The monument's brass has a Latin inscription between the lost figure of Rudying and the Figure of Death, which is poised to strike Rudying with a spear. The brass is "in the tradition of the memento mori in that, despite Rudying's self-proclaimed accomplishments, Death points out that all men come to the same end." It is perhaps an indication of Rudying's modesty that, despite his many achievements, he chose to put such a memorial on his tomb.

==Scholarly history==
This is the same memorial that was said to have been destroyed during the restoration of St Andrew's Church in 1870. The archaeologist Herbert Haines (1861) described the brass as lying in a large Purbeck Marble slab in the middle of the chancel, measuring 11.5 × 5.5 ft, with the effigy of Archdeacon Rudying and the canopy with Saints John the Baptist, Anna, Elizabeth, and Mary of Egypt being destroyed. The figures of Death and angels and a Latin inscription in sixteen verses and a largely damaged marginal inscription in ten Latin verses survived. Haines added that the slab was decorated with crescents and escallops of which only two survive.

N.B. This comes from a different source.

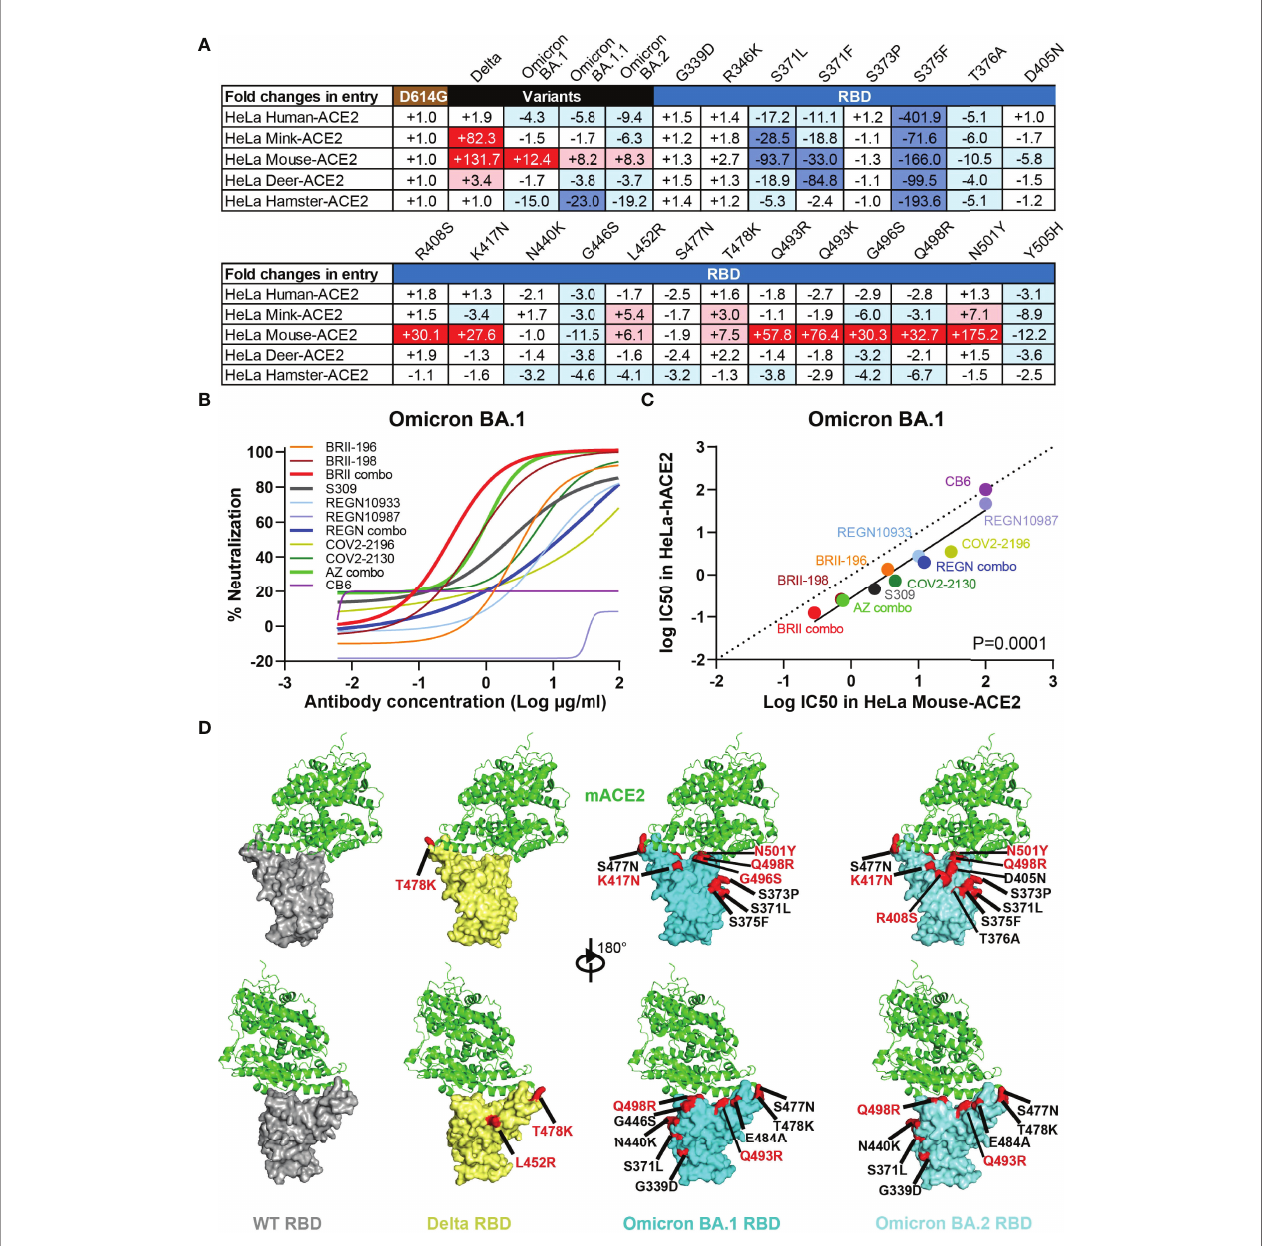
FIGURE 5 | Omicron variants acquire usage of mouse ACE2 and reduces sensitive to antibody neutralization. (A) Entry ef fi ciency of SARS-CoV-2 Delta, Omicron BA.1, BA.1.1, BA.2, and 21 single mutant pseudoviruses into HeLa cell lines ectopically expressing various host ACE2. The values represent the fold changes in luciferase activity relative to D614G. The symbol “ + ” indicates an increase while “ - ” indicates a decrease in entry ef fi ciency. Red color highlights at least threefold increase in entry ef fi ciency; blue indicates at least threefold decrease in ef fi ciency, while white indicates no change greater than threefold. Results were derived from two independent experiments. (B) Neutralizing sensitivity of Omicron BA.1 to each therapeutic antibody and designated combinations, measured in HeLa cells expressing mouse ACE2 (HeLa Mouse-ACE2). Results were calculated from two independent experiments. (C) Correlation between IC50 for each antibody and designated combinations against BA.1 pseudovirus measured in HeLa-hACE2 and HeLa Mouse-ACE2. The R 2 and P values for correlation were 0.9193 and 3.2e-6, determined by two-tailed Spearman correlation. Linear regression of experimental Log IC50 was estimated (solid line) and compared with a hypothetical regression (dotted line) for assumption of equal IC50s in both HeLa-hACE2 and HeLa Mouse-ACE2. Neutralizing activity was signi fi cantly higher in HeLa-hACE2 cells than that in HeLa Mouse-ACE2 (P = 0.0001). (D) Structural modeling of mouse ACE2 binding to RBD of WT, Delta, Omicron BA.1, and BA.2. Structure of mACE2 binding to a lethal mouse adapted SARS-CoV-2 RBD in grey (PDB:7FDK). Docking of mACE2 onto the Delta RBD in yellow (PDB:7WBQ), or onto Omicron BA.1 and BA.2 RBD in cyan (PDB:7WBP). The major substitutions found in the RBD of studied variants are indicated and those in red showed substantial enhancing effect on entry into HeLa Mouse-ACE2 cell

The now lost figure of Archdeacon Rudying was originally kneeling before Death.

The antiquarian Richard Gough in his epic work Sepulchral Monuments in Great Britain gave an entire page to the monument in his second volume, illustrating it in a drawing by Jacob Schnebbelie and the engraving by Barak Longmate.

Nikolaus Pevsner in his The Buildings of England: Bedfordshire, the County of Huntingdon and Peterborough (1968) states that the surviving brass fragments on the monument were found in 1955 after a fire in the church caused the damaged tiles laid on the chancel floor during the restoration in 1870 to be lifted, revealing the tomb below.